Simple induction. Do I have to use it three times for each value?

Question

I have the following problem, $n = e_{k}3^k + \ldots + e_{1}3 + e_0$.

With $k\geq0$, where $e_i \in \{1,0,-1\}$ for all $i \in \{0, \ldots,k\}$

And I have to prove that every natural can be represented that way, with Simple Induction. Do I have to do simple induction three times, each one for a different $e_i$?

Edit:

I got stuck in all of the paths. This is what I have:

• For $e_i=0$: $P(0)=0$, $P(n)=0$, so $P(n+1)=1$ which is natural. (I don't know if this is right).
• For $e_i=-1$: $P(0)=0$, $P(n)=-3^k-...-3-1$, so: $P(n+1)=-1(3^k+...+3)$. (I think in this case I cannot assume that this number is natural).
• For $e_i=1$: $P(0)=0$, $P(n)=3^k+...+3+1$ so: $P(n+1)=3^k+...+3+1+1$

In summary, I don't know what I am doing.

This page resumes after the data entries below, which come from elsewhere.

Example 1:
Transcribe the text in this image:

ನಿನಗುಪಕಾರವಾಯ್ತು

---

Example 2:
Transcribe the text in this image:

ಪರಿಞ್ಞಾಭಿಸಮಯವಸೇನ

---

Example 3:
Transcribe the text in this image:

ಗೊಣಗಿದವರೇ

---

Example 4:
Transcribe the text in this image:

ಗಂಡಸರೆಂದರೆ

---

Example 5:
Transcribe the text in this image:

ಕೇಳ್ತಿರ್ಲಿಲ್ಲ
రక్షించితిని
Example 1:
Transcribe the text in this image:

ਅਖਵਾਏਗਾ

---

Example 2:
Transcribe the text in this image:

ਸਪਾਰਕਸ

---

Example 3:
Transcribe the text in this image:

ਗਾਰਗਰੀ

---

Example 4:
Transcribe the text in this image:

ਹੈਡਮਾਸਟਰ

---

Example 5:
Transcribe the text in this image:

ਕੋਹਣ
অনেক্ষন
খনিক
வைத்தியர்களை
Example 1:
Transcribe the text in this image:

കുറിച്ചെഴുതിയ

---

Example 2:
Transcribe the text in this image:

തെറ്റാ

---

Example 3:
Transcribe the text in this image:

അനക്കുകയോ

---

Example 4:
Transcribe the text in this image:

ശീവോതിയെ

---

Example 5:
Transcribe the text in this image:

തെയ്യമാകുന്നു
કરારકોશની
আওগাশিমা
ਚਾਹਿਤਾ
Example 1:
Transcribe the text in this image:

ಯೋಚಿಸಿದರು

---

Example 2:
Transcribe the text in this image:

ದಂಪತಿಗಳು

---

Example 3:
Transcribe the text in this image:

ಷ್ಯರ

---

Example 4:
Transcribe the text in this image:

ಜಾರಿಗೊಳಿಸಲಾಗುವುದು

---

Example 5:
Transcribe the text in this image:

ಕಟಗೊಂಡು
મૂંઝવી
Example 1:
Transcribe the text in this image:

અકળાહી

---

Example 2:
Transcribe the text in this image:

I am new at this.

Answer 1

Hint: Every natural number is either a multiple of $3$ or one more or less than a multiple of $3$. For the induction step, if $x = 3^k e_k + \ldots + e_0$, what are $3x-1$, $3x$ and $3x+1$?

Answer 2

It is easy to see that it holds for $n=1$. Suppose the result holds true for $m\leq n$. So $m=a_k3^k+\ldots +a_13+a_0$, for some $a_i$’s in $\{-1,0,1\}$. Now $$\begin{align} m+1 &= (a_k3^k+a_{k-1}3^{k-1}\cdots + a_13+a_0)+1 \\ &=a_k3^k+(a_{k-1}3^{k-1}\cdots + a_13+a_0+1) \\ &=a_k3^k+(e_{k}’3^{k}\cdots + e_1’3+e_0’) \end{align}$$ Where the last line inside the brackets comes from the fact that the bracketed part is at most $m$ ($a_k$ cannot be negative, else $m+1$ would be). If $e_k’\neq 1$ then we are done; otherwise $(a_k+e_k’)3^k=2\cdot3^k=(3-1)3^k=3^{k+1}-3^k$. In this case $$m+1 = e_{k+1}3^{k+1}+e_k3^k+\cdots + e_13+e_0$$ With $e_{k+1}=1$, $e_k=-1$, and $e_i=e_i’$ for every other $i$.